Je crois qu’à mon avis, les croyants de toutes les religions sont capables de vivre ensemble et transformer la communauté où ils habitent. Il est temps de voir au-delà de nos divergences pour découvrir le potentiel de notre diversité et essayer de bâtir dans nos villes les berceaux de la cohabitation, car une grande partie des conflits humains naissent de l’incompréhension mutuelle, l’ignorance, le manque d’écoute de l’autre pour mieux se connaître, la ou on vit l’un a cote de l’autre.
Les dividendes de la paix:
Les croyants sommes des artisans de la paix. Mais aussi nous devons toujours savoir que notre foi doit être accompagnée par des œuvres. Ainsi un processus de maintien de la paix de la réconciliation doit trouver des réponses adéquates aux divers besoins des protagonistes.

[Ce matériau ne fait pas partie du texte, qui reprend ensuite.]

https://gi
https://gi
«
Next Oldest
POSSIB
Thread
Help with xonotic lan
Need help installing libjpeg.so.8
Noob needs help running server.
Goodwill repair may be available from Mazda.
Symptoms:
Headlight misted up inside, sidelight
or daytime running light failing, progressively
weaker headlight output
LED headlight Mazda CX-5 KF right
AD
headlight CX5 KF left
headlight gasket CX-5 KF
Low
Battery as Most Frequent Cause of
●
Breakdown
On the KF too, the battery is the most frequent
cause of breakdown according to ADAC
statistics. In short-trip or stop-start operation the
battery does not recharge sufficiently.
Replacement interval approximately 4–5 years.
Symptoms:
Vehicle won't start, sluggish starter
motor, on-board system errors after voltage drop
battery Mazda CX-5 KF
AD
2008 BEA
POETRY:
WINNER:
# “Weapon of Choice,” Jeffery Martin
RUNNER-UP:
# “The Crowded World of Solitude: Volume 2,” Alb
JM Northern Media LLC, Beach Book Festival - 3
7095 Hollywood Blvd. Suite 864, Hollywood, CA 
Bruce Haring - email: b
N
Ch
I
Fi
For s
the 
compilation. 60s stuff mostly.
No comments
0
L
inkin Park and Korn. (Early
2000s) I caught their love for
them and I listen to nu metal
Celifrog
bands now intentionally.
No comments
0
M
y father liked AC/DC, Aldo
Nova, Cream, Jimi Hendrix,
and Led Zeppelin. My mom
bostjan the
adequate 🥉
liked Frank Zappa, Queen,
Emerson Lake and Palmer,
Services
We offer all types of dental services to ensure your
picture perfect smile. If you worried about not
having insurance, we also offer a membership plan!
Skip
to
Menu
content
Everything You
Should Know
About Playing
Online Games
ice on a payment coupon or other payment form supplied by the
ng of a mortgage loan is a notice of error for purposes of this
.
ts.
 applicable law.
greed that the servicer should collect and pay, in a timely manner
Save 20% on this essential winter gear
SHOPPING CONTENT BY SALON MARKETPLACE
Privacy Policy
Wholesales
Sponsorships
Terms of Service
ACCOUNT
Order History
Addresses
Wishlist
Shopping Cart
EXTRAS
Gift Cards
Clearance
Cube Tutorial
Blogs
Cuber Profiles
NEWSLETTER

Ayant déjà constaté que la plus part des conflits surgissent des frustrations et misère dans lesquelles vie la population suite aux injustices de multiples formes, l’œuvre du croyant dans la ville doit aussi considérer le développement intégré de tous les aspects de la vie humaine: physiques (santé), social, spirituel et intellectuel de toute personne. Toute dimension ignorée est une porte ouverte et brèche à la destruction contre la société et ses citoyens. La société burundaise ne doit pas gaspiller le don de la Paix qu’on a rejoint et nous devons suivre les pas de la paix à partir de la rencontre avec l’autre. A partir de la ville la société peut devenir consciente de la nécessité du vivre ensemble et enrichir un capitale d’expérience et d’humanité qui éloignera Babel et nous approchera de la nouvelle Jérusalem. Dans l’histoire de l’Eglise primitive cela était considéré comme une perspective quotidienne, nous apprenons qu’il n’y avait pas de pauvre et que les croyants vivaient en harmonie, amour et entre aide mutuelle. Les croyants constituent un corps solide, uni; c’est l’Eglise. Les membres de l’église ont plus tendance à obéir aux pères spirituels qu’aux dirigeants. Comme disait Martin Luther King une Eglise qui ne se soucie pas du bien-être du peuple est une Eglise morte. A nous tous la responsabilité qui vient aussi de ces jours à Anvers de faire de nos Eglises et de nos villes de lieux de vie et de paix.